Presuming you checked it out both with a cocked and uncocked shutter and, assuming by "plugged in" you are inferring the use of a sync cord rather than hot shoe, with no accessory (e.g. finder) in the shoe then it would seem that there is some issue with the shutter system. I'm not intimate with the internal workings of the Bessa electronic shutters, but many such beasts don't use mechanical contacts to trigger the flash. They use an electronic "switch" controlled by the timing circuits that control the shutter triggering the flash at a fixed time after it releases the first shutter curtain.
 
That would be "permanently closed" not "open". With a permanently open circuit, the flash would never fire.

Presuming you checked it out both with a cocked and uncocked shutter and, assuming by "plugged in" you are inferring the use of a sync cord rather than hot shoe, with no accessory (e.g. finder) in the shoe then it would seem that there is some issue with the shutter system. I'm not intimate with the internal workings of the Bessa electronic shutters, but many such beasts don't use mechanical contacts to trigger the flash. They use an electronic "switch" controlled by the timing circuits that control the shutter triggering the flash at a fixed time after it releases the first shutter curtain.

Well, semantics perhaps. Technically correct but it's not the way we use the term for aircraft magnetos! If you've got an open circuit on a magneto, the prop is considered "live". i.e. Don't touch it!
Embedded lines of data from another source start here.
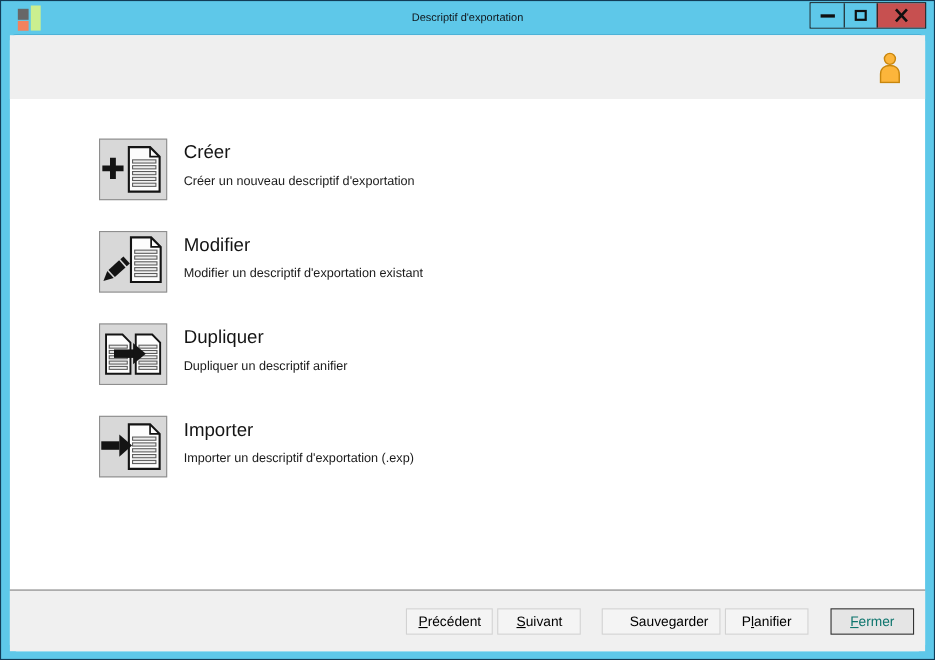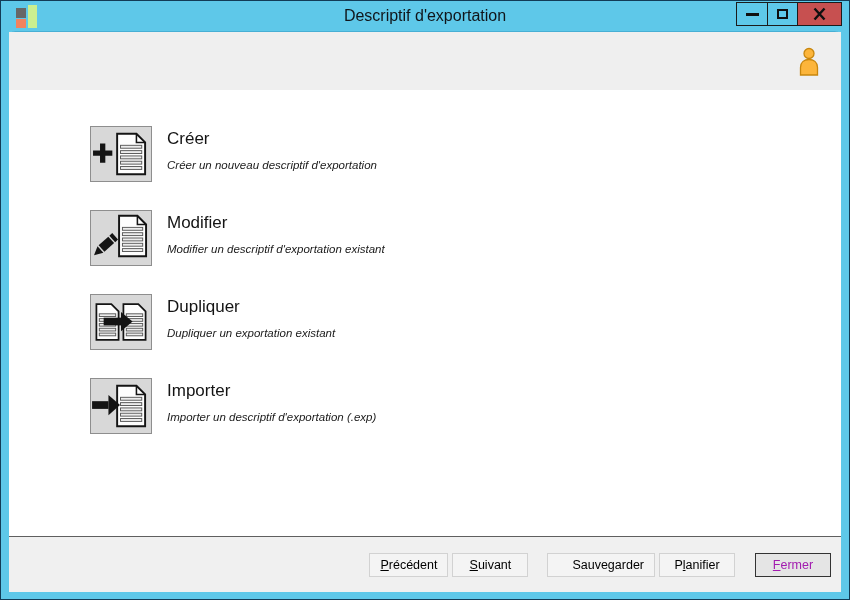--- a/index.html
+++ b/index.html
@@ -6,21 +6,21 @@
   html,body { width:850px; height:600px; font-family:"Liberation Sans", sans-serif; }
   .window {
     position:relative; width:850px; height:600px;
     background:#5ec8e9; border:1px solid #123c57;
   }
   
   .titlebar { position:relative; height:30px; display:flex; align-items:center; }
   .app-icon { margin-left:15px; width:22px; height:24px; display:block; }
   .title {
     position:absolute; left:0; right:0; text-align:center;
-    font-size:16px; color:#10151a; pointer-events:none;
+    font-size:10px; color:#10151a; pointer-events:none;
   }
   .win-controls {
     position:absolute; top:1px; right:7px; height:24px;
     display:flex; border:1px solid #1b1b1b; z-index:5;
   }
   .win-btn {
     width:30px; display:flex; align-items:center; justify-content:center;
     background:#5ec8e9; cursor:pointer;
   }
   .win-btn + .win-btn { border-left:1px solid #1b1b1b; }
@@ -41,36 +41,36 @@
   }
   .main { flex:1 1 auto; padding:36px 0 0 81px; overflow:hidden; }
   .option { display:flex; align-items:flex-start; margin-bottom:28px; cursor:pointer; width:520px; }
   .option-iconbox {
     width:62px; height:56px; flex:0 0 auto;
     background:#d8d8d8; border:1px solid #8e8e8e;
     display:flex; align-items:center; justify-content:center;
   }
   .option-text { margin-left:15px; padding-top:3px; }
   .option-title { font-size:17px; color:#141414; line-height:20px; }
-  .option-desc  { font-size:11.5px; color:#1a1a1a; margin-top:10px;font-style:italic; }
+  .option-desc  { font-size:11.5px; color:#1a1a1a; margin-top:10px; }
   
   .separator { height:1px; background:#5f5f5f; flex:0 0 auto; }
   .footer {
     height:55px; background:#f0f0f0; flex:0 0 auto;
     display:flex; align-items:center; justify-content:flex-end;
     padding-right:10px; font-size:12.5px;
   }
   .btn {
     height:24px; min-width:76px; padding:0 10px;
     display:flex; align-items:center; justify-content:center;
     background:#f4f4f4; border:1px solid #d2d2d2; color:#000000;
     font-size:12.5px; cursor:default; white-space:nowrap;
   }
   .btn.enabled {
-    background:#e5e5e5; border:1px solid #333333; color:#a21caf; cursor:pointer;
+    background:#e5e5e5; border:1px solid #333333; color:#0f766e; cursor:pointer;
   }
   .gap-s { margin-left:4px; }
   .gap-m { margin-left:19px;padding-left:24px; }
   .gap-l { margin-left:20px; }
   .mn { text-decoration:underline; }
 </style>
 </head>
 <body>
 
 <div class="window">
@@ -172,21 +172,21 @@
               <rect x="3.5" y="20.5" width="17" height="2.8" fill="#ececec" stroke="#5a5a5a"></rect>
               <rect x="3.5" y="25.5" width="17" height="2.8" fill="#ececec" stroke="#5a5a5a"></rect>
               <rect x="3.5" y="30.5" width="17" height="2.8" fill="#ececec" stroke="#5a5a5a"></rect>
             </g>
             <rect x="13" y="23.5" width="19" height="8" fill="#141414"></rect>
             <polygon points="31,17.5 43,27.5 31,37.5" fill="#141414"></polygon>
           </svg>
         </div>
         <div class="option-text">
           <div class="option-title">Dupliquer</div>
-          <div class="option-desc">Dupliquer un exportation existant</div>
+          <div class="option-desc">Dupliquer un descriptif anifier</div>
         </div>
       </div>
 
       <div class="option">
         <div class="option-iconbox">
           <svg width="60" height="54" viewBox="0 0 62 56">
             <g transform="translate(26,6)">
               <path d="M1 1 H21 L30 10 V43 H1 Z" fill="#fdfdfd" stroke="#141414" stroke-width="2"></path>
               <path d="M21 1 V10 H30" fill="none" stroke="#141414" stroke-width="1.6"></path>
               <rect x="4.5" y="13" width="22" height="3" fill="#ececec" stroke="#5a5a5a"></rect>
Cocked or uncocked makes no difference. Hot shoe or sync cord makes no difference. I'm pretty sure it's either a faulty contact or maybe a PCB issue. I don't know what's inside the Bessa but it does have an electronic shutter. What I find a little curious is that the discharge of the flash unit does not take place immediately the "fully charged" indicator light comes on (when in normal operation you could release the shutter and the flash operates) but there is a delay of a few seconds before the flash discharges. It's almost as if it has to go on building the charge in the capacitor to a higher level and then there is a flashover or some other circumstance that allows the discharge to take place - and it keeps on doing this without touching the camera until you remove or turn off the flash unit.
 
Would be worth trying another flash. It might just be an incompatibility rather than an actual fault - especially if the flash is quite old. It may be the voltage is too high for the camera and it's causing a breakdown in the circuit once the voltage reaches the critical point. Modern flashes have quite low voltages on the camera connection and many new cameras can't cope with the high voltages of the older flashes.